Fancy ‘holiday-inspired’ Chorzów apartment block named BEST in Europe and the whole of Asia
Having already received a slew of awards, an apartment complex in Chorzów has gone a step further after being named the best residential project in Europe and Asia at the annual Eurasian awards.
Designed by the Katowice Franta Group, Villa Reden was the only Polish nominee to participate in the final stage of the awards and successfully staved off competition from projects in Israel and Italy to claim first place.
Chaired by the globally renowned Daniel Liebeskind, the jury included some of the greatest contemporary architects in the world, among them Doriana Fuksas, Eric Van Egeraat, Yosuke Hayano and Piero Lissoni.
In a statement published on social media, the Katowice-based architectural studio expressed their “shock and happiness” at receiving “the best gift in the world”.
Describing the award as the greatest accomplishment in their history, Franta Group can reflect on a year that has seen Villa Reden take the world’s design media by storm.
Prior to this latest accolade, the development has claimed honours at the Iconic Awards 2021, the DNA Paris Design Awards, the European Property Awards and the World Design Awards organized by The Architecture Community.
Explaining the success of the project, Maciej Franta, CEO and founder of the Franta Group, told TFN: “We’ve seen hundreds of thousands of apartments constructed across Poland these last few years, but speaking generally these were being bought and built as investments.
“With Villa Reden, we wanted to take a step back to the beginning and think more about the pleasures of living.”
Doing so, Franta and his team sought to identify just which aspects of life people derived the most enjoyment from.
“We wanted this apartment complex to be viewed as more than just an investment,” says Franta. “For that, we asked ourselves where and how do we get the most pleasure? From there we started thinking about holidays and vacations in the forests and the mountains. Primarily, we wanted to express those same feelings and channel them through this building.”
To meet that brief, generous balconies were seen as key. Franta said: “We were inspired by the kind of balconies you see in the Alps, and we wanted to enable residents to be able to reach out and touch the trees or to string up a hammock.”
Challenges, though, were ample, with the most prominent being the location itself.
“Context is crucial in architecture, and in this case it was definitely very unusual,” says Franta.
“On one side of Villa Reden you have a historic black, wooden church. On the other, there’s a concrete water facility. Then you have inter-war houses on another flank, and then finally concrete apartment blocks dating from the 1970s – and to top it all off, all of these elements are then interspersed by thick banks of trees.”
With such disparate but intriguing neighbours, Franta Group sought “to connect this harmony of differences and join them together in one central point.”
Blending in effortlessly with these surroundings, Villa Reden has slipped seamlessly into its environment through its use of consistent colouring and materials. Moreover, its irregular shape has also won plaudits for the manner in which it has allowed the structure to be absorbed by nature.

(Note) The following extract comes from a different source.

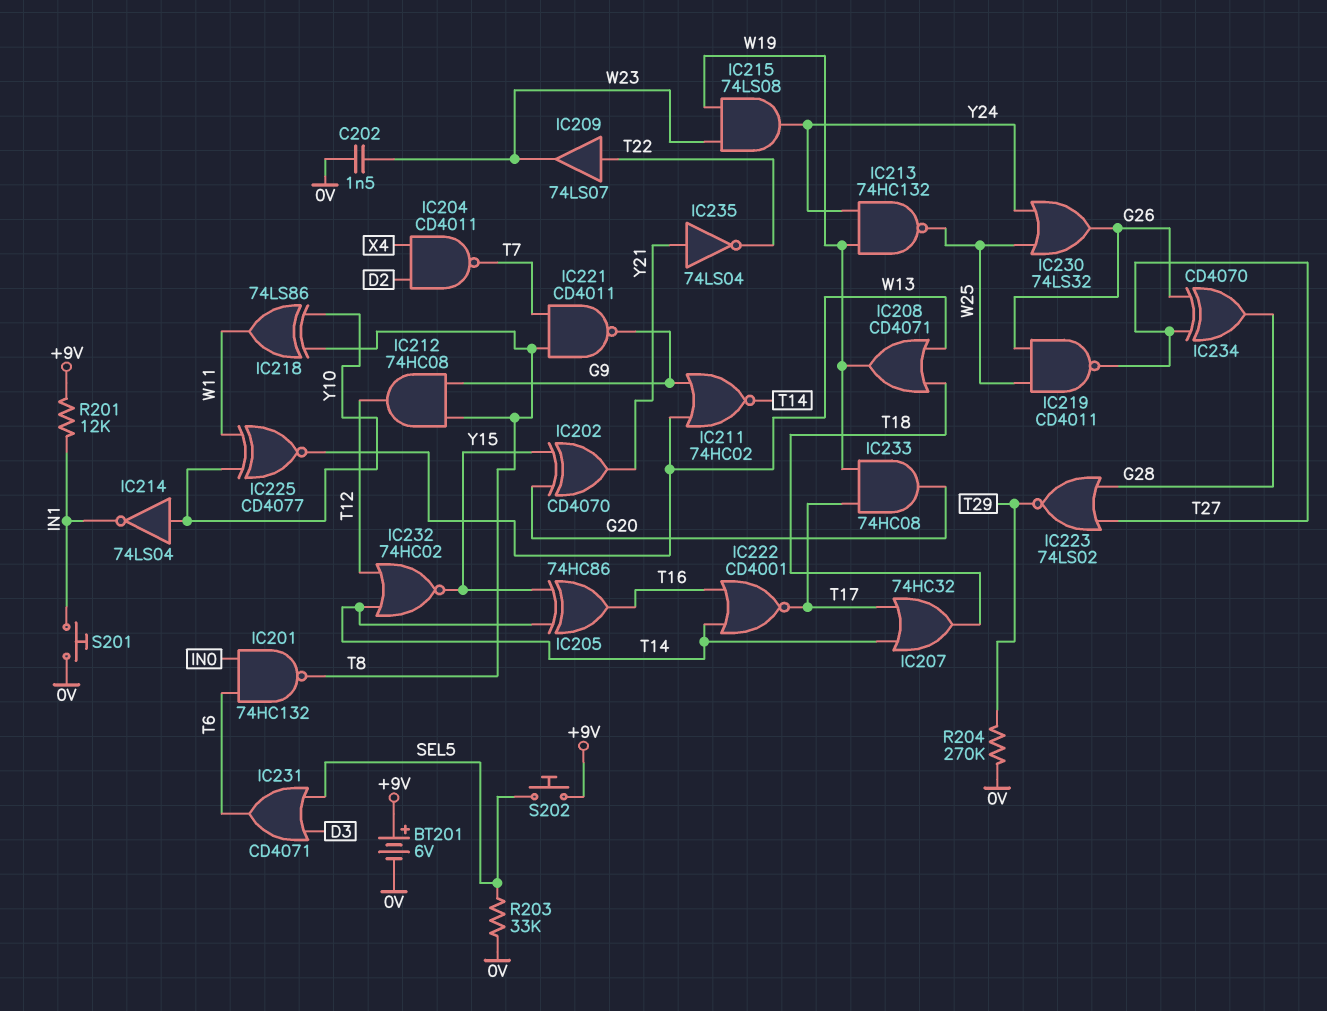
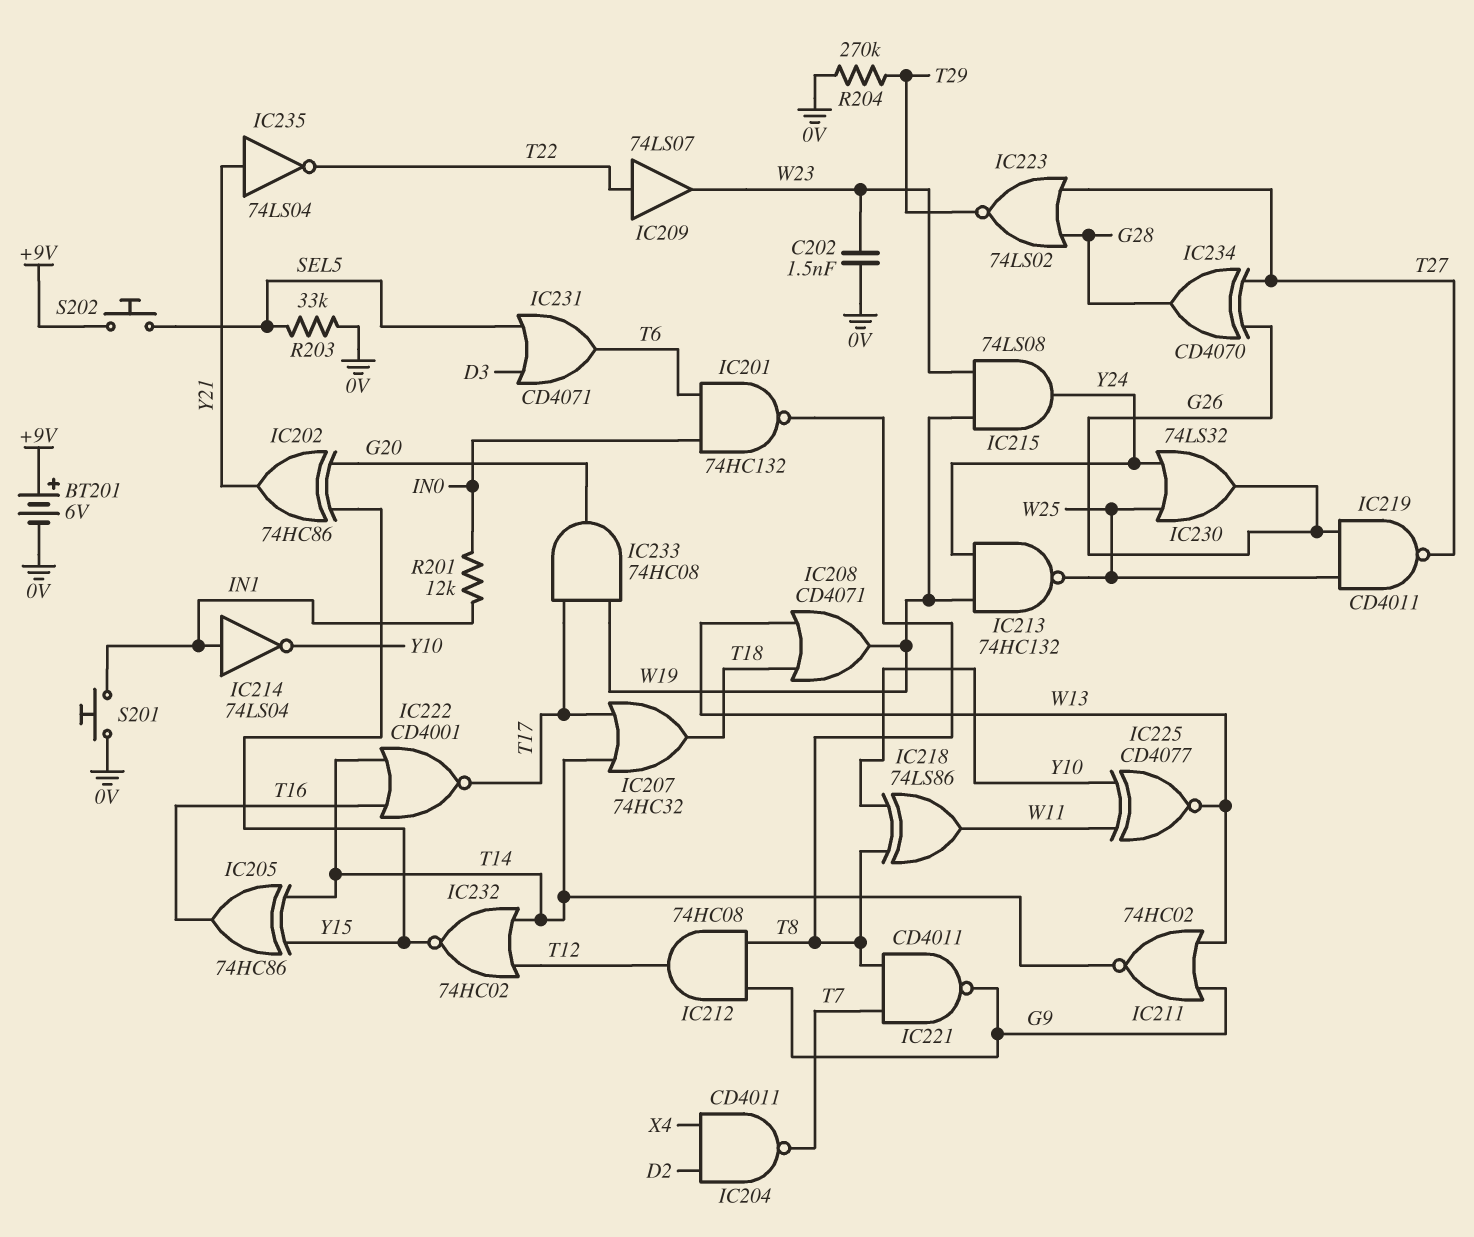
IC202: XOR CD4070 (in G20, in Y15, out Y21) -> XOR 74HC86 (in G20, in Y15, out Y21)
IC214: NOT 74LS04 (in Y10, out IN1) -> NOT 74LS04 (in IN1, out Y10)
R201: 12k (+9V, IN1) -> 12k (IN0, IN1)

“I think we’ve connected well to the greenery around us,” says Franta, “and the simplicity of the building set against the trees has created a contrast that works perfectly.

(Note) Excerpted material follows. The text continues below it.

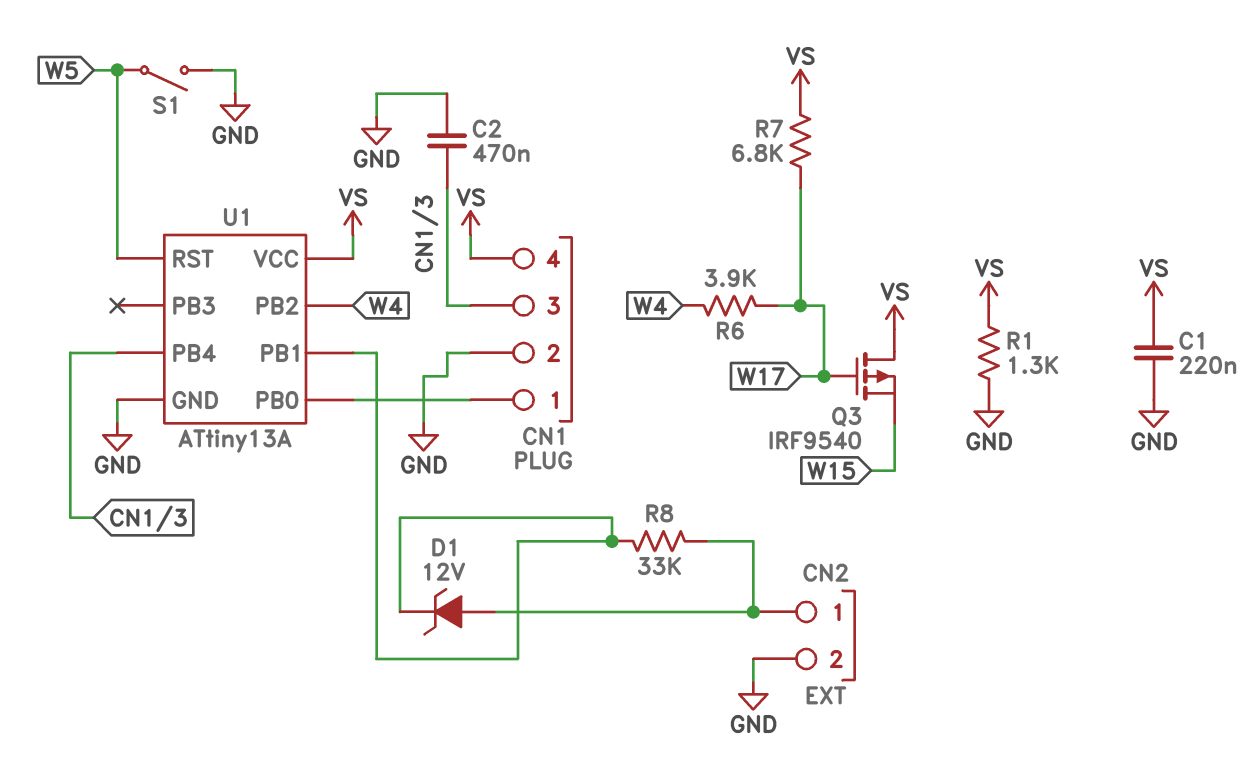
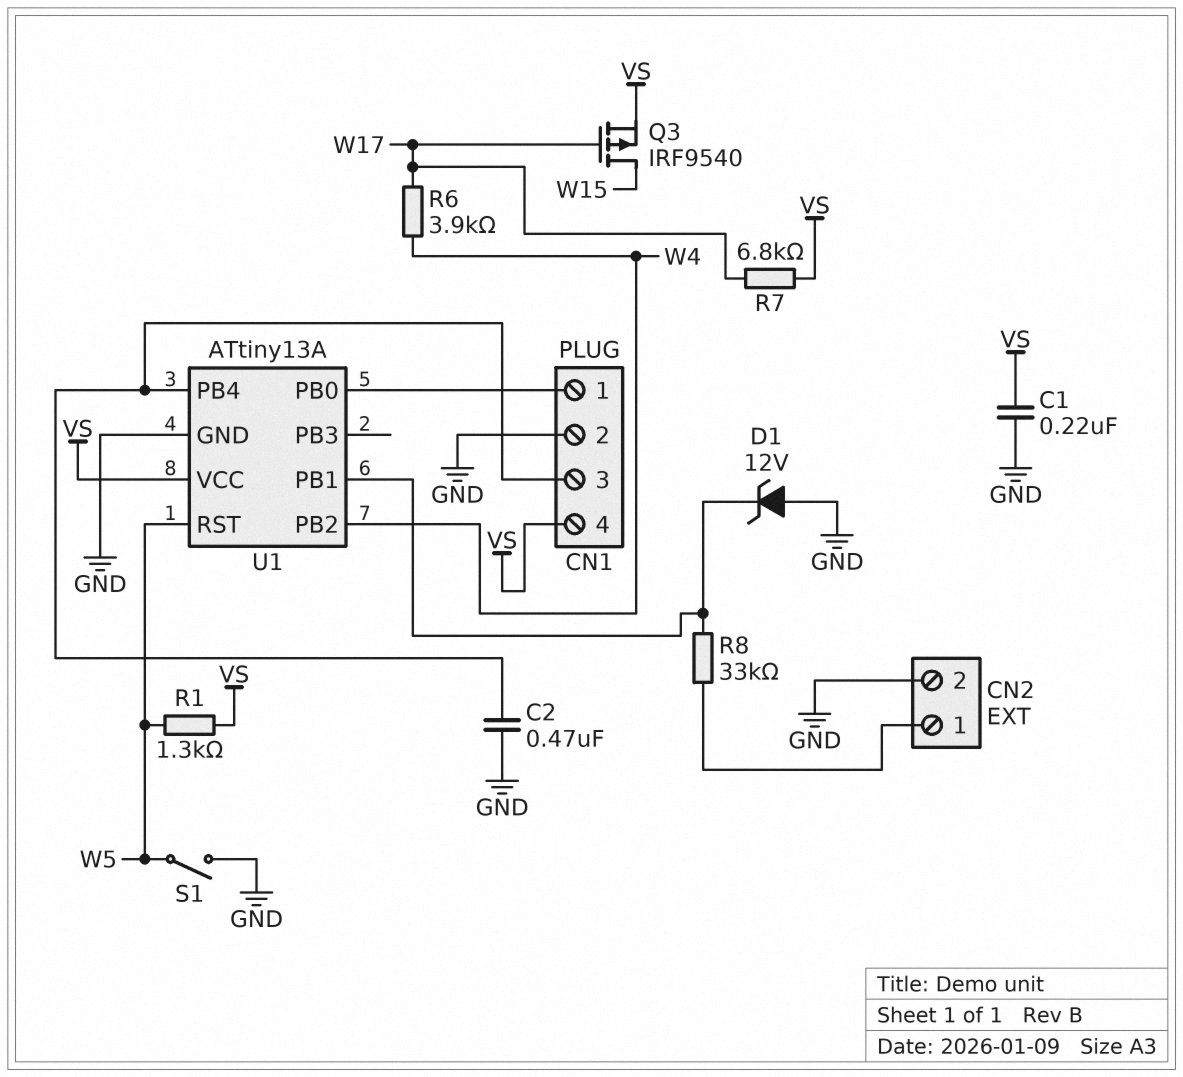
D1: zener 12V (A CN2/1, K U1/PB1) -> zener 12V (A GND, K U1/PB1)
Q3: PMOS IRF9540 (G W17, D VS, S W15) -> PMOS IRF9540 (G W17, D W15, S VS)
R1: 1.3k (GND, VS) -> 1.3k (VS, W5)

“Looking at it from the outside, people aren’t always sure if this isn’t actually a small boutique hotel, and again I think that shows we were successful in creating something other than a standard residential block.”
Defined by its irregular polygonal shape, the form of Villa Reden was specifically adapted so as to ensure the largest tree in the vicinity would not be cut down.
Heavily influenced also by the rounded architecture of the inter-war modernist era, the result has been a spectacular building that feels emphatically organic and coherent.
Nonetheless, as boundary-pushing as the project was from the outset, the ensuing international publicity has proved a pleasant surprise.
“We work tremendously hard to stand out from others,” says Franta, “but even so we only really started to realize that we were onto something really different when construction first began.
“When you’re looking at computerized images it’s hard to imagine what something will look like, so it was only when Villa Reden began going up that we figured we should enter into some competitions. Even so, although we suspected we might get a few distinctions, never did we dream that we’d win seven first prizes!